Conservative MPs complained that the opposition wanted to turn the clock back on a decision that will help farmers by allowing registration of grain varieties that are higher yielding or better suited for feed or biofuel use, but which cannot be registered now because they look too much like existing varieties.
“What this motion says is that we recommend the government abandon its plan to remove kernel visual distinguishability,” said Alberta Conservative Brian Storseth at a May 1 meeting of the committee.
“This would harm our industry. This would harm what western Canadian farmers and farmers across this country have been asking for and Mr. Easter knows that.”
Ontario Conservative Larry Miller called it an “anti-farmer motion” and insisted farmers want it and that the Canadian Wheat Board and the Canadian Grain Commission have said they can accommodate the new system.
“Let’s use a little bit of common sense instead of partisan sense and defeat this motion,” he said.
But all seven opposition MPs supported it against four Conservatives.
The prairie grain elevator industry has complained there is no credible alternative to KVD yet on the market. It said removal of the visual check will leave customers suspicious they are getting what they ordered, make the industry more liable to penalties and costs, and leave farmers responsible for making sure they are delivering what they say they are delivering.
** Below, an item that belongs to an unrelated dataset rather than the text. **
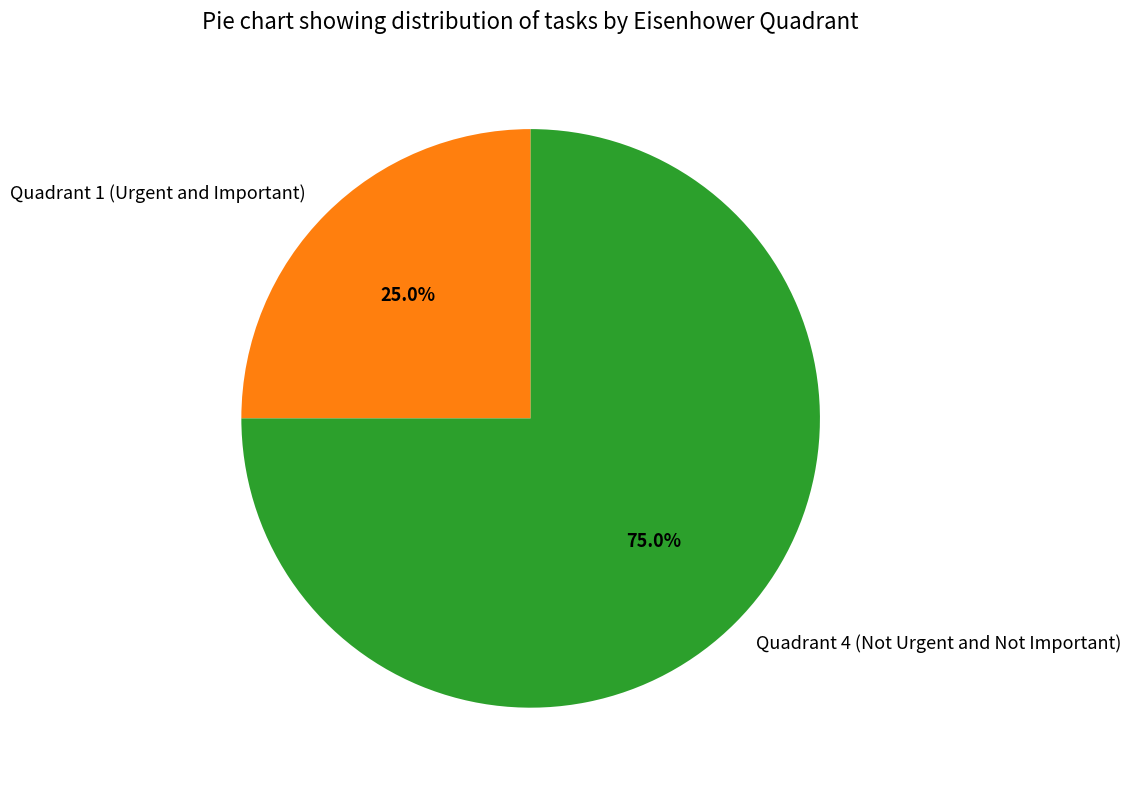

How many segments does this pie chart have?

2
Effective Aug. 1, the CWB says farmers “must sign a declaration … attesting to the eligibility and the variety you are delivering.”
Easter scoffed that simply was a way for the CWB “to transfer risk if there is a screw-up in quality to individual farmers who sign that declaration.”
He asked that the committee call CWB and grain commission officials to answer questions about how the grain quality system will be able to cope with the end of the KVD requirement.
However, Easter said he would not accept the word of chief commissioner Elwin Hermanson, a former Reform Party MP who once employed Ritz, and who was appointed last winter by the now-minister.